Ideas were tossed around, and some of them stuck. Paris said a few of them became permanent fixtures for the BU community throughout the first semester.

The “We Remember” wall and website were both created. According to Paris, the wall, which was originally 20 ft. long, soon grew to 40 ft., and eventually 60 ft. The first 40 ft. have been placed back on a wall in Marsh Plaza with a panel for current thoughts, Paris said.

The website remembered all BU alumni and families of alumni who were lost in the terrorist attacks.

Among the first to be remembered on the website was Lisa Frost, a 2001 graduate and commencement speaker for the School of Hospitality, and Mark Bavis, a former player on the Boston University hockey team and twin brother of assistant hockey coach Mike Bavis.

Over the next few days, administrators in the Dean of Students Office and the University Relations Office said they tried to make things easier for students who had already lost so much.

Phone banks were set up in the GSU for students to make phone calls home for free, and the University chaplains were available for counseling at any time.

In ad hoc crisis committee sessions that took place over the next few days, Ross said the meetings mainly consisted of “debriefing” the staff that had given so much of their time on Sept. 11.

“We became more concerned about retaliation against brown-skinned students, Muslim students or Hispanic students,” Ross said.

The Dean of Students Office sent a letter to the president of the BU Islamic Society, offering help and asking if they had any concerns, according to Riley.

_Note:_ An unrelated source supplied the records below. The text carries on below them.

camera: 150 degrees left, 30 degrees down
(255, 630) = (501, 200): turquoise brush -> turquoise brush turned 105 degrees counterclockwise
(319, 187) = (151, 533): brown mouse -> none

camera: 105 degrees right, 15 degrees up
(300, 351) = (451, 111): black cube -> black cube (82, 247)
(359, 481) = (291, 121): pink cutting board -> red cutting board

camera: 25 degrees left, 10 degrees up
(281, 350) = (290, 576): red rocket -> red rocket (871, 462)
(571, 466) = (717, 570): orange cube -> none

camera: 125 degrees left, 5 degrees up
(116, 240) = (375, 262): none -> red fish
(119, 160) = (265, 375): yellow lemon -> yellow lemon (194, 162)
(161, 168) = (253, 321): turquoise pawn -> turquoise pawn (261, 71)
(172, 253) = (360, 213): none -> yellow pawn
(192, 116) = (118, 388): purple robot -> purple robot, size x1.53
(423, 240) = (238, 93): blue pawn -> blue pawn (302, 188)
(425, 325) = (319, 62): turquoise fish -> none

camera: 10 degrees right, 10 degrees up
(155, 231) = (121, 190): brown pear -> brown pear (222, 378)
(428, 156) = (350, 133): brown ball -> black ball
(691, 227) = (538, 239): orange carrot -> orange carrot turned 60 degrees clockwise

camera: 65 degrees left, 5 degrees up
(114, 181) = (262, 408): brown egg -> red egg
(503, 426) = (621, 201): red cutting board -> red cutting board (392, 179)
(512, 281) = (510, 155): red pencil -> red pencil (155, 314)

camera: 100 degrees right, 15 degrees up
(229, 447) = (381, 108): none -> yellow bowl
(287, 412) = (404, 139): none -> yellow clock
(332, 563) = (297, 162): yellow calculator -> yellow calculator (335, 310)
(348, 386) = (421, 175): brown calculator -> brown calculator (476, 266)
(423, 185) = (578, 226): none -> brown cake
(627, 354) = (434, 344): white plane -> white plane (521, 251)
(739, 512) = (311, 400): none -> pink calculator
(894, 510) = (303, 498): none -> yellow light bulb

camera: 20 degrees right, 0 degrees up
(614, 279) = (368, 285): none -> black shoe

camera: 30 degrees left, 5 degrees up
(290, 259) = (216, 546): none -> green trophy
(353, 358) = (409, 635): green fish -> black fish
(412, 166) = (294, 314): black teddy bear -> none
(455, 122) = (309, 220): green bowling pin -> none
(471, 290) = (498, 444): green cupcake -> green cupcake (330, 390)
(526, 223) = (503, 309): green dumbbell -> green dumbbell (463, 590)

While some BU students did suffer discrimination as a result of prejudice following the attacks, Ross said he was proud that none of the aggressors were BU students.

“The campus came together because of a fear of the unknown,” Ross said.

And while many BU students will remember Westling for his mid-summer resignation, many may forget his letter, addressed to BU students at 1:03 p.m. on Sept. 11, 2001, pledging that “the important business of teaching and learning should not be held hostage to terrorism.”